The Difference Between Pfizer and Moderna Boosters

Moderna’s original dose was three times larger than Pfizer/BioNTech’s, and there is some data showing that this jumbo shot is providing longer-lasting protection in general than the latter. Their booster is half the size, however, and is expected to provide about as much protection as the Pfizer booster, which is the same size dose as the original.


You probably can’t go wrong with picking either one, since they are based on the same method of vaccination. A study from Pfizer out this week estimated that a booster restored the vaccine’s effectiveness against illness to 95% in Pfizer recipients compared to those who got a placebo instead, at least temporarily.

How the Mix-and-Match Approach Works

We’re less sure about what the boost in protection will look like for those who originally took the J&J one-and-done shot and then take an mRNA booster shot. But the early data looks encouraging. Animal and human studies have suggested that mixing and matching vaccines should provide a robust immune response to the virus.

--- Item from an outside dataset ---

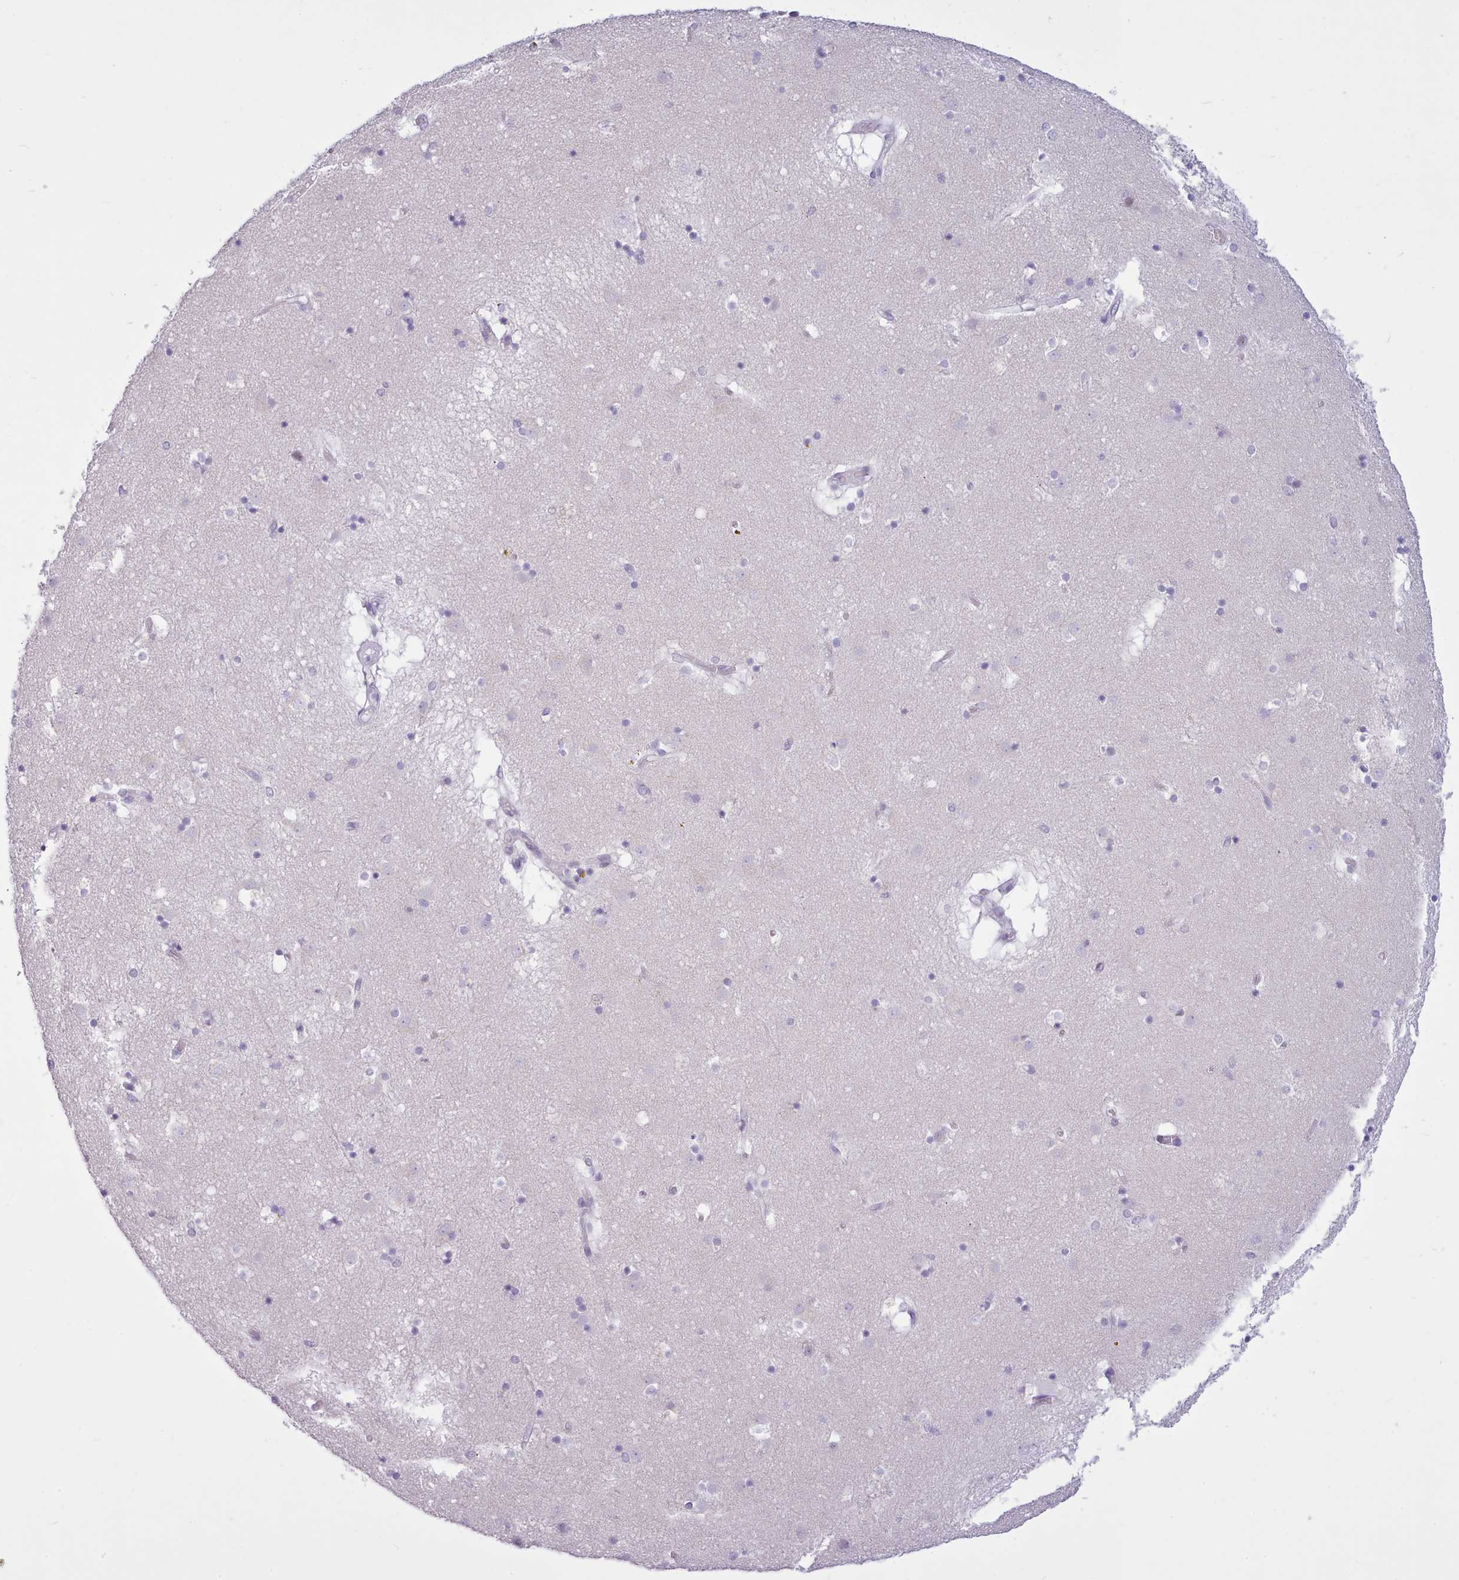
{"staining": {"intensity": "negative", "quantity": "none", "location": "none"}, "tissue": "caudate", "cell_type": "Glial cells", "image_type": "normal", "snomed": [{"axis": "morphology", "description": "Normal tissue, NOS"}, {"axis": "topography", "description": "Lateral ventricle wall"}], "caption": "Image shows no significant protein expression in glial cells of benign caudate. The staining is performed using DAB (3,3'-diaminobenzidine) brown chromogen with nuclei counter-stained in using hematoxylin.", "gene": "FBXO48", "patient": {"sex": "male", "age": 70}}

A preliminary study from researchers at the National Institutes of Health released last week even indicates that levels of neutralizing antibodies—the antibodies key to stopping infection before it starts—are higher in those who mix and match compared to those who get the same brand booster. This may be due to the varying ways these vaccines respectively train the immune system to recognize the coronavirus. But it’s important to note that these are only indirect measures of immunity, so we can’t be sure that it would translate to greater protection in the real world.

There remain many questions about boosting in general. We don’t know how long a boost in protection will last, though scientists do hope immunity will wane less following a booster than it does after a second shot. And there are ongoing scientific debates about the need for boosters for the general public, particularly younger and healthier people. Rare side effects seen more often in younger people, like myocarditis in young men who received one of the mRNA shots, might not be worth the risk of a booster that won’t improve their already high protection by much, for instance.


But for the more than 10 million Americans who received a J&J shot, mixing-and-matching your booster does seem to be safe and effective. So whatever the brand, go ahead and feel comfortable taking a booster as soon as you can.